Background:
According to Phillip Zimbardo,”What happens when you put good people in an evil place? Does humanity win over evil, or does evil triumph?” These are some of the questions posed in the Zimbardo Prison Experiment conducted at Standford University in 1971.
The Zimbardo Prison Experiment was conducted to examine the roles people play in prison situations, Zimbardo converted a basement of the Stanford University psychology building into a mock prison. He advertised for students to play the roles of prisoners and guards for two weeks.
More than 70 applicants answered the ad and were given diagnostic interviews and personality tests to eliminate candidates with psychological problems, medical disabilities, or a history of crime or drug abuse. The study comprised 24 male college students (chosen from 75 volunteers) who were paid $15 per day to take part in the experiment. Prisoners were treated like every other criminal, being arrested at their own homes, without warning, and taken to the local police station.

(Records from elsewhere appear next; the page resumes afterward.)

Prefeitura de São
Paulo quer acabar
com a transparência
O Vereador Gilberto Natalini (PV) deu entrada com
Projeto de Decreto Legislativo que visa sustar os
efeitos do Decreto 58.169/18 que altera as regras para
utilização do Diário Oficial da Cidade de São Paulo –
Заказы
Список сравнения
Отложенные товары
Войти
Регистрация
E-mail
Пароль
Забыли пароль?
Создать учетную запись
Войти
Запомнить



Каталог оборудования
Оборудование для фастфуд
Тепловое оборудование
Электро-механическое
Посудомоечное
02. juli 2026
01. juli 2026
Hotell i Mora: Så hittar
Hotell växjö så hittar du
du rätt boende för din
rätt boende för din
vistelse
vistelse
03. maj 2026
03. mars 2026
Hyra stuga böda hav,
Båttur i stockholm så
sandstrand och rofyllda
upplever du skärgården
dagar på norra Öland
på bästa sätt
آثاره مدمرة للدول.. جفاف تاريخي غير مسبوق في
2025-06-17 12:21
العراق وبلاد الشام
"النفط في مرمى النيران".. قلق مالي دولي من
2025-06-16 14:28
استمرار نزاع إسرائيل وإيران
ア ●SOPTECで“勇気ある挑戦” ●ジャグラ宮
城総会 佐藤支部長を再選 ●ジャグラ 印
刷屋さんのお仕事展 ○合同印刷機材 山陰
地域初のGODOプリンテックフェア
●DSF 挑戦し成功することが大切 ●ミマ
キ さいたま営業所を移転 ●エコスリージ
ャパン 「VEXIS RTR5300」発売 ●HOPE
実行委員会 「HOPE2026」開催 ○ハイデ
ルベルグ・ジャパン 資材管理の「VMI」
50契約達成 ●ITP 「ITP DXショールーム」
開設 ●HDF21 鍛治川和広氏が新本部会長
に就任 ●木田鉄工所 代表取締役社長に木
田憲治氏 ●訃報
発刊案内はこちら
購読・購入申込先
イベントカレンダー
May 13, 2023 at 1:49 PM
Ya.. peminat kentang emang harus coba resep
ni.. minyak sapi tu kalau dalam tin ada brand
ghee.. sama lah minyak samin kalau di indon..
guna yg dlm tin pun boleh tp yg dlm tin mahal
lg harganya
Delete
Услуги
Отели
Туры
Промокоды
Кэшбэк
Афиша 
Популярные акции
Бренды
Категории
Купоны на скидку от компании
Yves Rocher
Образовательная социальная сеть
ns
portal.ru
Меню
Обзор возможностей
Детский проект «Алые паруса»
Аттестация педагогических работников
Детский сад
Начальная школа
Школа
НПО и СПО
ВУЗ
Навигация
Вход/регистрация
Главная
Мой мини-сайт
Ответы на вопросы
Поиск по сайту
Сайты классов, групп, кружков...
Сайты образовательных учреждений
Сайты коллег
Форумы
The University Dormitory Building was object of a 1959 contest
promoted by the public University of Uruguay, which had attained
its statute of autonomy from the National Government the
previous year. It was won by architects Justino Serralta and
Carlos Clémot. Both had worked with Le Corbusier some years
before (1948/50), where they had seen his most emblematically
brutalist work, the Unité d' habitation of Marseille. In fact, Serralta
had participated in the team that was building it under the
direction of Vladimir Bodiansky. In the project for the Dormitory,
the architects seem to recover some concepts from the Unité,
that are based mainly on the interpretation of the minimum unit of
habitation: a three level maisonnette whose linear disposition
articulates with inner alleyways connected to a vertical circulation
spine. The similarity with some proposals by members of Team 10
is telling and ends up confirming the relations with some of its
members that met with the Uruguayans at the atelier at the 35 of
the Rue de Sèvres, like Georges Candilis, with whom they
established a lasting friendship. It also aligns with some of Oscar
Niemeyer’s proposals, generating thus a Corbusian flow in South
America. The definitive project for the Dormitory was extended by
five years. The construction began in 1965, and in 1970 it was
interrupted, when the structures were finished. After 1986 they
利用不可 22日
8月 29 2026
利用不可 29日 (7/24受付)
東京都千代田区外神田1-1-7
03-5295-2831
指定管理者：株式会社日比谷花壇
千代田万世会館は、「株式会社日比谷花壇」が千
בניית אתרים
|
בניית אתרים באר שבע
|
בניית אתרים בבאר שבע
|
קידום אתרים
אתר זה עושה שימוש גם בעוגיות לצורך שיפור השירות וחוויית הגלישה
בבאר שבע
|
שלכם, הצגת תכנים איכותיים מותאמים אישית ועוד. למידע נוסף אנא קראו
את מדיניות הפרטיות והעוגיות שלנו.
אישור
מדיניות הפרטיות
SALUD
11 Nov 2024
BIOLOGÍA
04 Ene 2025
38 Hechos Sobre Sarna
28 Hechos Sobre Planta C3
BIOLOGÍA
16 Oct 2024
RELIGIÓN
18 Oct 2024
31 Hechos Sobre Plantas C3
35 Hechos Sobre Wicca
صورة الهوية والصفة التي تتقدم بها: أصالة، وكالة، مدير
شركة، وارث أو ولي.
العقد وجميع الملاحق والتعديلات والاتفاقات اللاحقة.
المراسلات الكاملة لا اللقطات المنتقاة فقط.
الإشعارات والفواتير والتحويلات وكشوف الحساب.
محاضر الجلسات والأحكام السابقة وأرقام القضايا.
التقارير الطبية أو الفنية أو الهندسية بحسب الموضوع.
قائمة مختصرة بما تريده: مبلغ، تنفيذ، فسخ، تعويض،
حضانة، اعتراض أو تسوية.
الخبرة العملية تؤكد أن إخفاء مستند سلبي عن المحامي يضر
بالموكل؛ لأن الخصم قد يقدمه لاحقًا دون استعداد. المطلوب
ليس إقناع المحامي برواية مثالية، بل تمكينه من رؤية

They were fingerprinted, photographed and booked. Then they were blindfolded and driven to the psychology department of Stanford University, where Zimbardo had had the basement set out as a prison, with barred doors and windows, bare walls and small cells. Within hours of beginning the experiment some guards began to harass prisoners. They behaved in a brutal and sadistic manner, apparently enjoying it. Zimbardo concluded people will readily conform to the social roles they are expected to play, especially if the roles are as strongly stereotyped as those of the prison guards (McLeod, 2016).
The Zimbardo Prison Experiment and the Milgram Experiment of 1963 demonstrate that human beings, on the one hand, tend to take on the roles that they are assigned and even change their personality to do so, and, on the other hand, tend to obey authority even when such seems to be the wrong thing to do.
The ethical implications of these studies demonstrate how the real, or perceived, idea of authority can impact our morals and ethical behavior.
There are numerous historical examples including the National Socialist Movement seen in Germany in the first first half of the 20th century and more recently in the horrors of Abu Ghraib.
What became known as “the Abu Ghraib Scandal” came to public attention in 2003 when Amnesty International (AI) published reports of human rights abuses by the U.S. military and its coalition partners at detention centers and prisons in Iraq. These included reports of brutal treatment of detainees at Abu Ghraib prison. In 2003, the Associate Press released a special report on such alleged abuses. The report described horrible abuse of the prisoners at the hands of their American captors: “They confined us like sheep,” the newly freed Saad Naif, 38, said of the Americans.” They hit people. They humiliated people” (Hersh, 2004).
The lack of ethical conduct by several members of the United States military begs to question, if personnel thought certain acts conducted at Abu Ghraib were “morally wrong,” why did they conduct such actions and dehumanize detainees? Did authority instruct them it was ok to do so?